David Unric
David Unric

Reputation: 7719

Dictionary based switch-like statement with actions

I'm relatively new to Python and would like to know if I'm reinventing a wheel or do things in a non-pythonic way - read wrong.

I'm rewriting some parser originally written in Lua. There is one function which accepts a field name from imported table and its value, does some actions on value and stores it in target dictionary under a appropriate key name.

In the original code it's solved by long switch-like statement with anonymous functions as actions. Python code looks like the following:

class TransformTable:
    target_dict = {}
    ...
    def mapfield(self, fieldname, value):
        try:
            {
                'productid': self.fn_prodid,
                'name': self.fn_name,
                'description': self.fn_desc,
                ...
            }[fieldname](value)
        except KeyError:
            sys.stderr.write('Unknown key !\n')

    def fn_name(val):
        validity_check(val)
        target_dict['Product'] = val.strip().capitalize()
    ...

Every "field-handler" function does different actions and stores in different keys in target_dict, of course. Because Python does not support anonymous functions with statements (or did I missed something ?) the functions have to be written separately which does code less readable and unnecessarily complicated.

Any hints how to do such tasks in a more elegant and more pythonic way are appreciated.

Thx

David

Upvotes: 5

Views: 350

Answers (2)

martineau
martineau

Reputation: 123463

I applied an approach similar to @Matti Virkkunen'a a while ago in my answer to a question titled "switch case in python doesn't work; need another pattern". It also demonstrates a relatively easy and graceful way of handling unknown fields. Transliterated to terms in your example it would look like this:

class TransformTable:
    target_dict = {}

    def productid(self, value):
        ...
    def name(self, value):
        validity_check(value)
        self.target_dict['Product'] = value.strip().capitalize()
    def description(self, value):
        ...

    def _default(self, value):
        sys.stderr.write('Unknown key!\n')

    def __call__(self, fieldname, value):
        getattr(self, fieldname, self._default)(value)

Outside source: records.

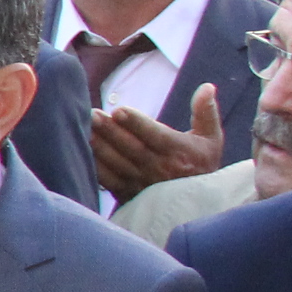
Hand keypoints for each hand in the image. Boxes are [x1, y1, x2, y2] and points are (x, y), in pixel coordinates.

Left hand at [92, 85, 224, 205]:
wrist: (195, 205)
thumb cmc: (201, 165)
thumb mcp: (211, 139)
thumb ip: (206, 112)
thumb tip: (207, 86)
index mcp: (179, 152)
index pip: (155, 136)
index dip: (136, 123)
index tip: (119, 111)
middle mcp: (159, 169)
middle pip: (131, 148)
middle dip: (110, 130)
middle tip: (92, 114)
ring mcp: (141, 183)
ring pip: (116, 163)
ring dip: (99, 146)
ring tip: (84, 128)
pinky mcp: (126, 194)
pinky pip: (106, 180)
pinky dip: (93, 166)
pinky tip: (80, 151)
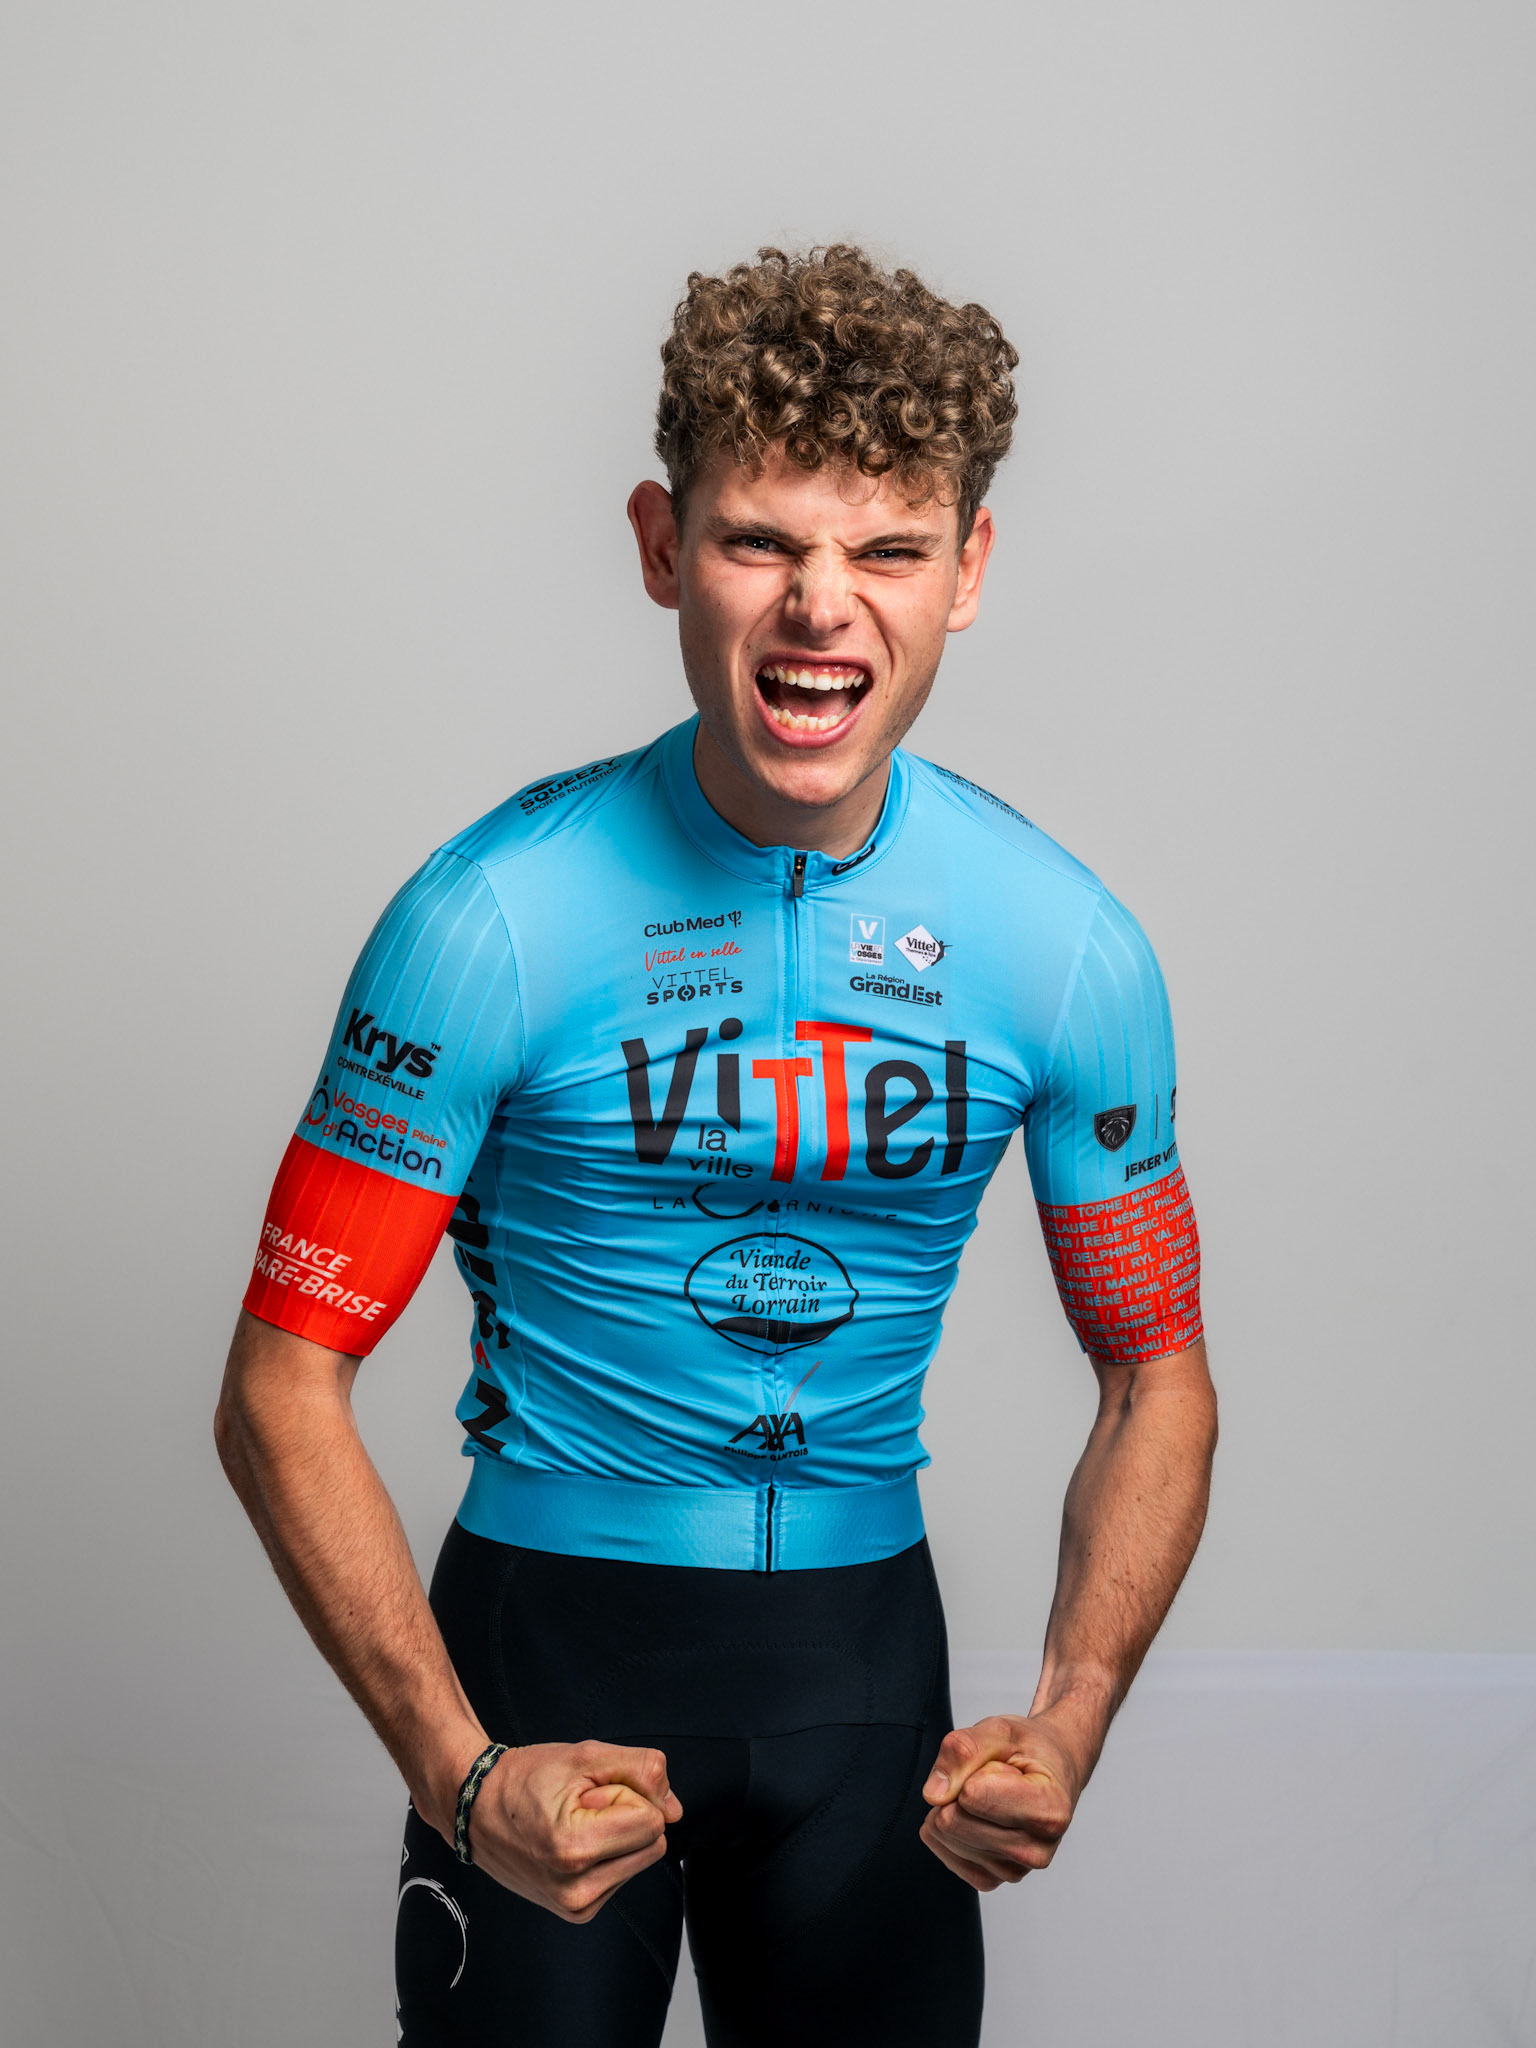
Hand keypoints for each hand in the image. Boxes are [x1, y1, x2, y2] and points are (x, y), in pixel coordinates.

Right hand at [462, 1740, 682, 1921]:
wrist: (477, 1809)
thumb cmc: (525, 1779)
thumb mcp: (585, 1756)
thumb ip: (642, 1771)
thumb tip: (675, 1810)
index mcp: (575, 1850)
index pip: (653, 1821)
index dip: (627, 1794)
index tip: (590, 1793)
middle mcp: (576, 1890)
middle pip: (652, 1843)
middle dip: (626, 1815)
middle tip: (581, 1806)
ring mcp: (576, 1907)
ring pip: (640, 1859)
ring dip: (616, 1835)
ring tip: (573, 1823)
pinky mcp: (576, 1913)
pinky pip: (622, 1875)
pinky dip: (606, 1853)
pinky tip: (572, 1842)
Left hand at [919, 1712, 1085, 1890]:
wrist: (1050, 1773)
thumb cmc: (1029, 1751)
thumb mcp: (1000, 1729)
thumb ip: (964, 1750)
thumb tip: (933, 1794)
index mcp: (1049, 1810)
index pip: (972, 1795)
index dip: (974, 1769)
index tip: (1002, 1766)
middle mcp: (1036, 1851)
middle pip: (953, 1820)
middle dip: (959, 1789)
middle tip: (992, 1779)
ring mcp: (1014, 1871)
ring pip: (945, 1835)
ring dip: (956, 1806)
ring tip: (990, 1795)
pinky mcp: (992, 1879)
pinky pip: (944, 1851)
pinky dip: (949, 1828)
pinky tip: (977, 1816)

transformtable = TransformTable() # create callable instance

transformtable(fieldname, value) # use it

Upvotes: 0

Matti Virkkunen
Matti Virkkunen

Reputation: 65126

If by any means possible, you could name your member functions based on the field names and just do something like this:

getattr(self, "fn_" + fieldname)(value)

Edit: And you can use hasattr to check if the function exists, instead of expecting a KeyError. Or expect an AttributeError. At any rate, you should put only the access inside your try..except, and call it outside, since otherwise a KeyError caused within one of the field methods could get misunderstood.